In short, we've dug a huge hole in our public confidence. The American people don't believe us any more, and rightfully so. The vast majority of American people are libertarian (small-L) in their beliefs--they want smaller, less expensive, less obtrusive government. They want to be left alone. They don't want to spend dozens of hours filling out income tax forms. They don't want to have to wait 4 months for a passport. They don't want to have to argue with customs and immigration people to get back into their own country. They don't want to have to stand in line for hours at the Social Security Administration. They don't want to hear stories of roaches running the halls of veterans hospitals. They don't want to be told what they can and can't do in their own homes. They don't want to be told what to believe, what morals to value, and what they can and can't do to their own bodies. They don’t want their tax dollars being spent to bail out our fat cat contributors. And they don't want to see their hard earned dollars wasted buying trailers and ice for hurricane victims just because we have so much bureaucracy, rules, and red tape that we can't get the help to the people who need it.
We have a huge opening for the next four years to explain to the people what we stand for and what we can do for them in 2012, but we can't do it following the same Republican leaders and using the same strategy that got us here. (Hear that, Chairman Duncan, Frank Donatelli, Carly Fiorina, Mitch McConnel, John Boehner, John McCain, et.al.?)

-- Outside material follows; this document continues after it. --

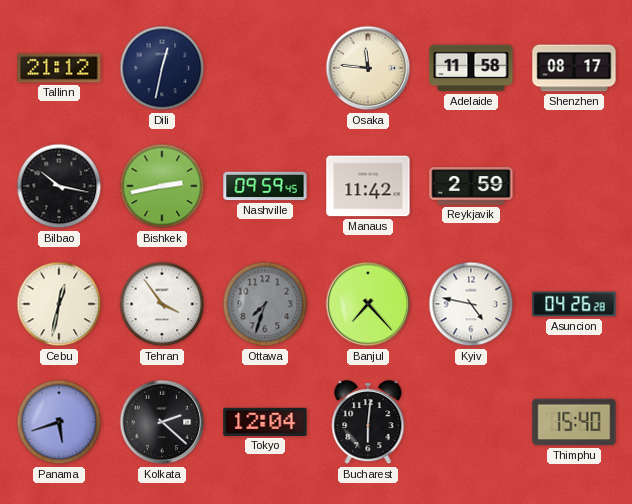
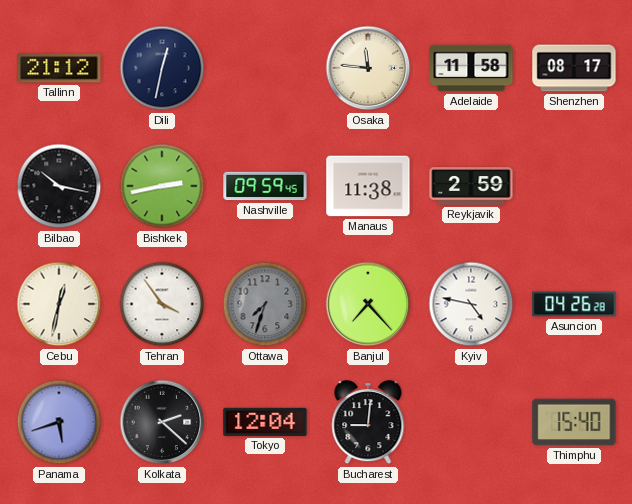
Manaus: 11:42 -> 11:38
Bucharest: 6:01 -> 9:01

I basically agree with everything you said. Great post! I would only say that the reason the social issues aren't as important is because kids are incessantly bombarded with new issues they think they should care more about (i.e. corporations are bad, environmentalism is the new morality, etc). Speaking as a recent member of this demographic, people under 22 simply dont know enough about life yet and look to adults, professors, teachers, etc for guidance. We all do. The Left wants to tell that under-30 crowd that their emotions about things are what should drive them politically...but their emotions on things are domintated by PC-friendly propaganda from kindergarten to grad school. We need to be raising kids and influencing younger people with the issues you brought up (liberty, free markets, etc). They will care about what they see older people caring about and they're seeing the Baby Boomers who went into the media and academia caring about decidely liberal issues. That I believe must change if we are to get the libertarian values you want back into the American consciousness.